Volunteers with specific conditions or diseases have additional
online resources to help them locate clinical trials. For example, the
Fox Trial Finder connects Parkinson's disease trials around the world to volunteers who have a specific set of criteria such as location, age, and symptoms. Other disease-specific services exist for volunteers to find trials related to their condition. Volunteers may search directly on ClinicalTrials.gov to locate trials using a registry run by the U.S. National Institutes of Health and National Library of Medicine.

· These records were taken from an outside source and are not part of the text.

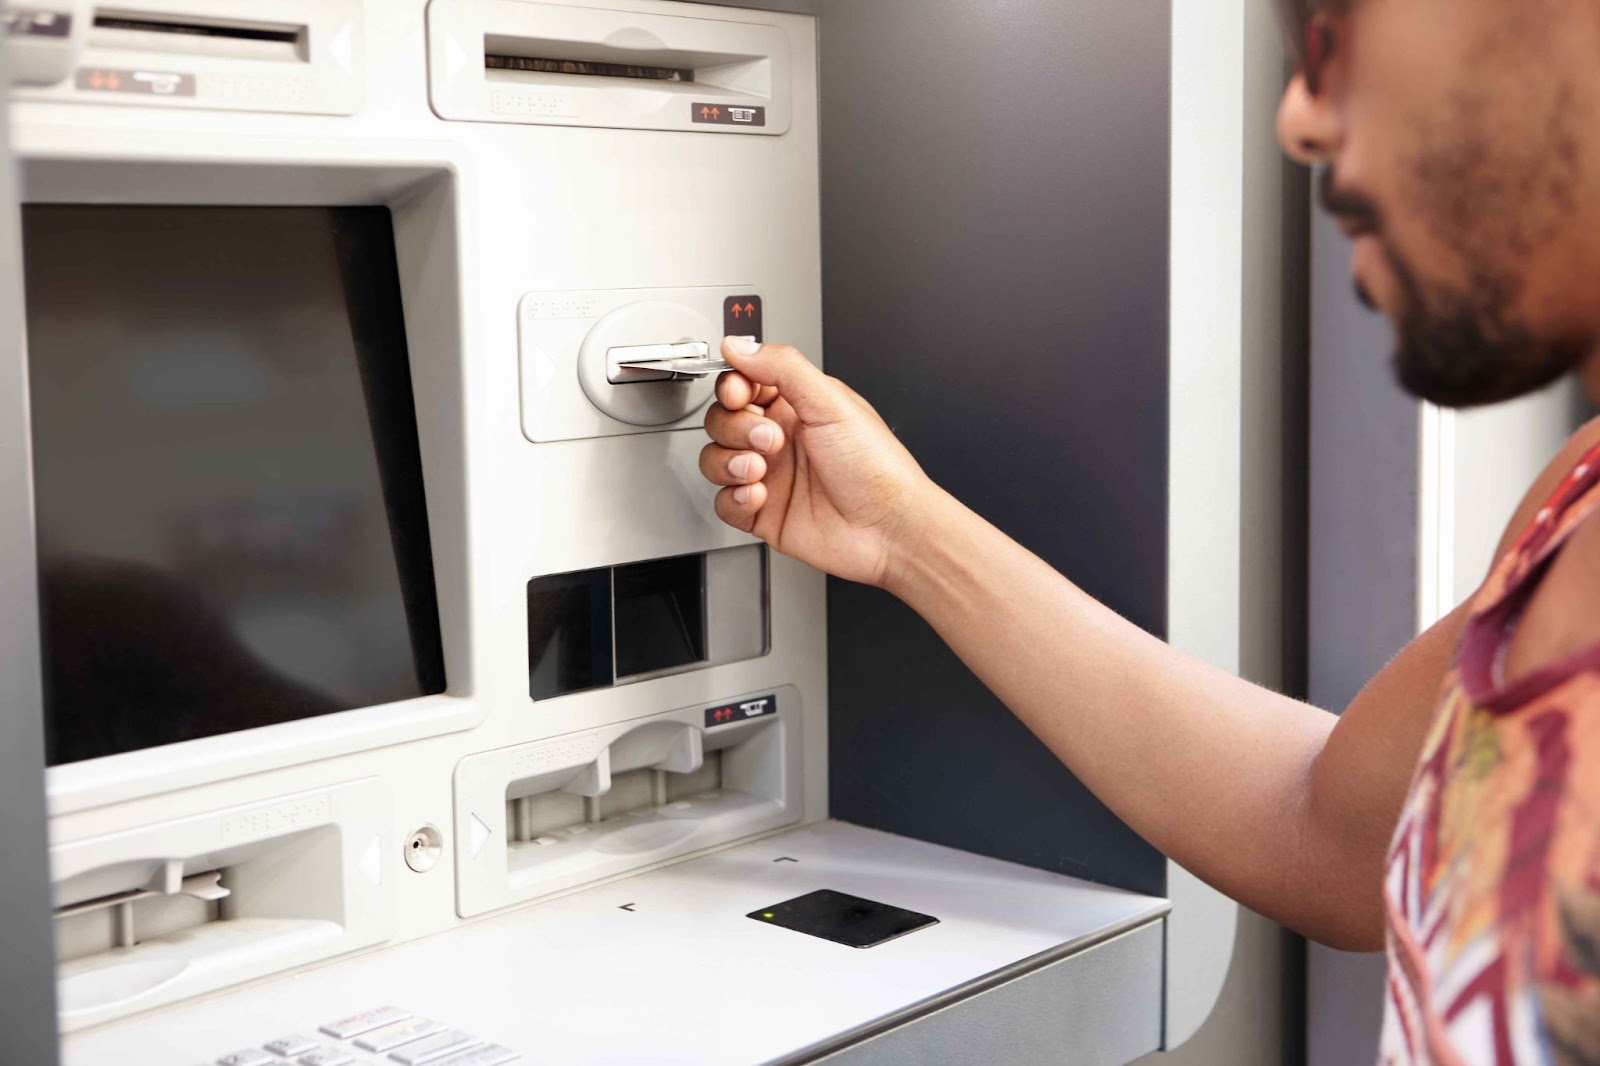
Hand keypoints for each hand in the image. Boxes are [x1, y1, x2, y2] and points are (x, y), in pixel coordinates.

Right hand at [700, 336, 934, 587]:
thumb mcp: (831, 403)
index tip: (740, 395)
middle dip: (736, 428)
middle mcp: (779, 439)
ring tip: (759, 470)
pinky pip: (723, 502)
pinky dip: (734, 499)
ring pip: (715, 460)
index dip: (733, 387)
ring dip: (729, 463)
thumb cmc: (877, 468)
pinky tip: (759, 496)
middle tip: (769, 440)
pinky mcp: (762, 513)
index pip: (743, 384)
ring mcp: (769, 476)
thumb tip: (739, 344)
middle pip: (722, 420)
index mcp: (796, 406)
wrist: (889, 528)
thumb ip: (782, 367)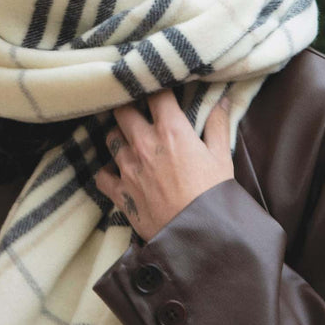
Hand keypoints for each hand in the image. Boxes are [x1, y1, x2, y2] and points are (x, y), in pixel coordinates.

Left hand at [94, 89, 232, 240]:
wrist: (200, 237)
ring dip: (119, 137)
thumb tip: (222, 99)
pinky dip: (107, 172)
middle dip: (127, 107)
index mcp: (171, 131)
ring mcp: (128, 168)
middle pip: (122, 110)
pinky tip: (116, 172)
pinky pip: (102, 175)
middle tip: (135, 110)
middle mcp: (144, 144)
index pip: (155, 94)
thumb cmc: (215, 195)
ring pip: (111, 138)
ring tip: (128, 141)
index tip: (156, 88)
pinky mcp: (120, 193)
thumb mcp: (222, 157)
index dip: (154, 87)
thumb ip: (218, 124)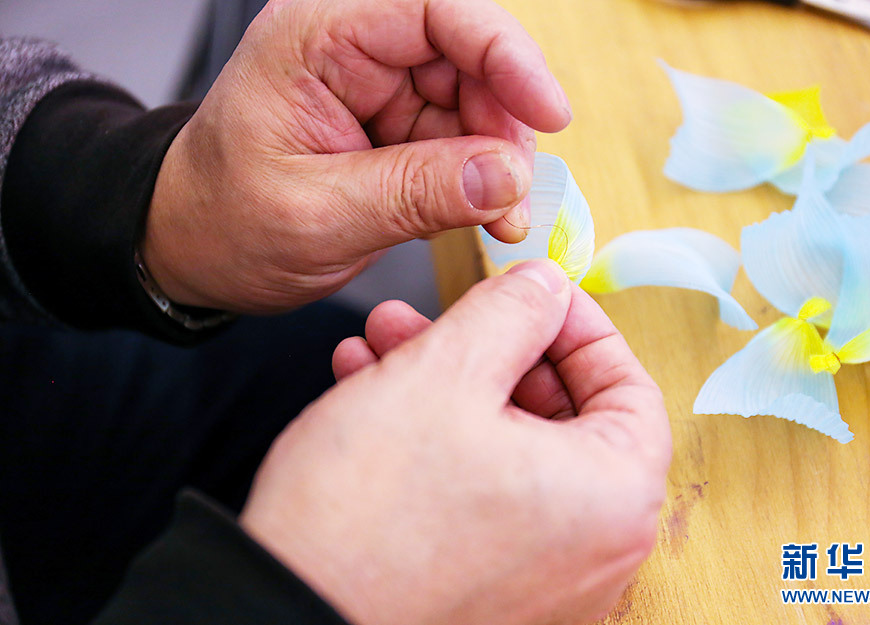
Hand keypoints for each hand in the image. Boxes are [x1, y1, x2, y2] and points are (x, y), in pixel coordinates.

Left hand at [144, 0, 570, 312]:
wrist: (193, 246)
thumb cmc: (226, 222)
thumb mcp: (317, 216)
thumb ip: (414, 193)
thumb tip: (509, 178)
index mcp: (317, 37)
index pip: (433, 11)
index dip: (504, 53)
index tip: (548, 112)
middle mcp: (354, 48)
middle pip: (468, 56)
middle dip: (505, 123)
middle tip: (516, 193)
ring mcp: (380, 87)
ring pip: (476, 102)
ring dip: (500, 160)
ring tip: (499, 217)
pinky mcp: (397, 127)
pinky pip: (463, 141)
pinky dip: (483, 181)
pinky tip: (482, 215)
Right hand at [239, 260, 670, 624]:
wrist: (284, 613)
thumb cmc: (369, 514)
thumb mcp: (446, 371)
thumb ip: (512, 312)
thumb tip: (544, 286)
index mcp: (611, 497)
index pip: (627, 386)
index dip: (576, 324)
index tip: (531, 294)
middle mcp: (590, 548)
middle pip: (556, 414)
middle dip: (486, 348)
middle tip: (439, 315)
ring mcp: (539, 577)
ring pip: (505, 447)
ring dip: (446, 384)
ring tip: (384, 346)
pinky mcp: (485, 591)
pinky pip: (477, 493)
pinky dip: (435, 440)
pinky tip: (372, 393)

There also is software that allows clinicians to find trial options for
an individual patient based on data such as genomic data.
Research
Eli Lilly pharmaceutical company recruiting participants at the Indiana State Fair
The risk information seeking and processing (RISP) model analyzes
social implications that affect attitudes and decision making pertaining
to clinical trials. People who hold a higher stake or interest in the treatment provided in
a clinical trial showed a greater likelihood of seeking information
about clinical trials. Cancer patients reported more optimistic
attitudes towards clinical trials than the general population. Having a
more optimistic outlook on clinical trials also leads to greater
likelihood of enrolling.
Matching
Matching
involves a systematic comparison of a patient's clinical and
demographic information against the eligibility criteria of various
trials. Methods include:
Manual: Healthcare providers or clinical trial coordinators
manually review patient records and available trial criteria to identify
potential matches. This might also include manually searching in clinical trial databases.
Electronic health records
(EHR). Some systems integrate with EHRs to automatically flag patients
that may be eligible for trials based on their medical data. These
systems may leverage machine learning, artificial intelligence or precision medicine methods to more effectively match patients to trials. These methods are faced with the challenge of overcoming the limitations of EHR records such as omissions and logging errors.
Direct-to-patient services: Resources are specialized to support
patients in finding clinical trials through online platforms, hotlines,
and personalized support.
Decentralized trials
Although
trials are commonly conducted at major medical centers, some
participants are excluded due to the distance and expenses required for
travel, leading to hardship, disadvantage, and inequity for
participants, especially those in rural and underserved communities.
Therefore, the concept of a "decentralized clinical trial" that
minimizes or eliminates the need for patients to travel to sites, is now more widespread, a capability improved by telehealth and wearable technologies.